*Provided passage*
-------------------------

When we get Komooted
Trust, Betrayal, and “Getting Komooted”
- Many commenters feel personally betrayed: they paid for maps, contributed routes, or joined as staff under a “we won’t sell” ethos, then watched 80% of employees fired and the product start to degrade.
- Others argue this outcome was predictable: for-profit, VC-backed platforms with closed data almost always end in acquisition and enshittification.
- Some place primary blame on the founders (no employee equity, broken “never sell” promise); others see Bending Spoons as just the latest interchangeable private-equity owner.
Employee Treatment and Labor Norms
- Strong sympathy for staff who accepted below-market salaries, relocated, or tied identity to the “mission,” then were cut with modest severance.
- Long side-thread on labor law: German probation rules vs at‑will U.S. employment, notice periods, and whether job security should be guaranteed.
- Philosophical split:
- One camp says “a job is never guaranteed; workers should protect themselves, build savings, and treat work as transactional.”

-------------------------

*To do*
**1)** From the Komoot discussion summary, list the things staff are said to have done before they were cut with modest severance.
**2)** Carry on the Komoot discussion summary from its last line.

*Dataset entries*
-------------------------

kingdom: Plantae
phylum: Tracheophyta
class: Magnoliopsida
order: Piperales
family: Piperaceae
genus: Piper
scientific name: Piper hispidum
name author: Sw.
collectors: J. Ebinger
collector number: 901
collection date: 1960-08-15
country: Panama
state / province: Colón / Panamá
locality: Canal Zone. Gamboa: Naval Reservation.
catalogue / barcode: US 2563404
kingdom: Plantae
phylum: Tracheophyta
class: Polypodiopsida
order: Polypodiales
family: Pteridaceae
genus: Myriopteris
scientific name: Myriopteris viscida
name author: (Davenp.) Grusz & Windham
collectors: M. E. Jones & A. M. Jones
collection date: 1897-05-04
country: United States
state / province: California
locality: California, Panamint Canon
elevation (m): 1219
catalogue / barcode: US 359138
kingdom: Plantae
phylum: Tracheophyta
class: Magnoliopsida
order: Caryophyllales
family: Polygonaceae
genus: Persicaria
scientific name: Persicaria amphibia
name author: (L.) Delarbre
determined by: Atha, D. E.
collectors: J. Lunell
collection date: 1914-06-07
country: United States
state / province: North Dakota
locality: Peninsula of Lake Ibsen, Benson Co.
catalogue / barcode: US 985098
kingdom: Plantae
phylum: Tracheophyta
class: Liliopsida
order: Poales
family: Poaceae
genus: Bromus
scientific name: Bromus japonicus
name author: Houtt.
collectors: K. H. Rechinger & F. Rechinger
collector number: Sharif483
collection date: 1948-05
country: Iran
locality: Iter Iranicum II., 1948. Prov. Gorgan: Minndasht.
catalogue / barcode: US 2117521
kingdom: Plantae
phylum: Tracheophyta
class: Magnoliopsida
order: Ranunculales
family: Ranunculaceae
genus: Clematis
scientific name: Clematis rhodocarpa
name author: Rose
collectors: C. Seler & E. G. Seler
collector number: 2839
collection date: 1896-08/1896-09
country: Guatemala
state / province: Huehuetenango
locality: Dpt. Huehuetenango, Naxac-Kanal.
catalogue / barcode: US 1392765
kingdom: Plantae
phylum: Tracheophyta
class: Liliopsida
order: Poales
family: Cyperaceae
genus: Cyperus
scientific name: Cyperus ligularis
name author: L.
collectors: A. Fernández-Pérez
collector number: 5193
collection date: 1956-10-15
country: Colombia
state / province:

-------------------------

*Answers to the exercises*
**1)**
- Accepted below-market salaries
- Relocated
- Tied their identity to the "mission"

**2)**
- Another argues that extreme insecurity is corrosive, especially for people with families and mortgages.
Alternatives, Open Data, and the Commons
- Heavy interest in alternatives: RideWithGPS, OpenStreetMap-based tools (OsmAnd, Organic Maps, brouter/bikerouter), Wikiloc, cycle.travel, AlpineQuest, Locus, Strava, local national-map apps, and new community projects like Wanderer and AlpiMaps.
- People like Komoot’s UX, offline routing, and community-shared routes/photos; most FOSS/federated options are seen as less polished, harder to use on mobile, and lacking seamless device sync.
- Strong sentiment that user-contributed data should be open, exportable, and under commons-style licenses to prevent future rug pulls—pointing to examples like Trailforks and couch-surfing platforms as cautionary tales.
Capitalism, Private Equity, and Governance Models
- Many see this as textbook “enclosure”: community-generated value captured in a proprietary platform, then monetized via layoffs, price hikes, and dark patterns.
- Debate over whether private equity ever creates social value versus acting as an “asset strip and squeeze” mechanism.
- Proposed remedies: co-ops, benefit corporations, non-profits, CICs, federated protocols, stronger data-ownership laws, and exportable/open GPX datasets. Skeptics counter that any concentration of power (including government and non-profits) risks similar abuse unless incentives are redesigned.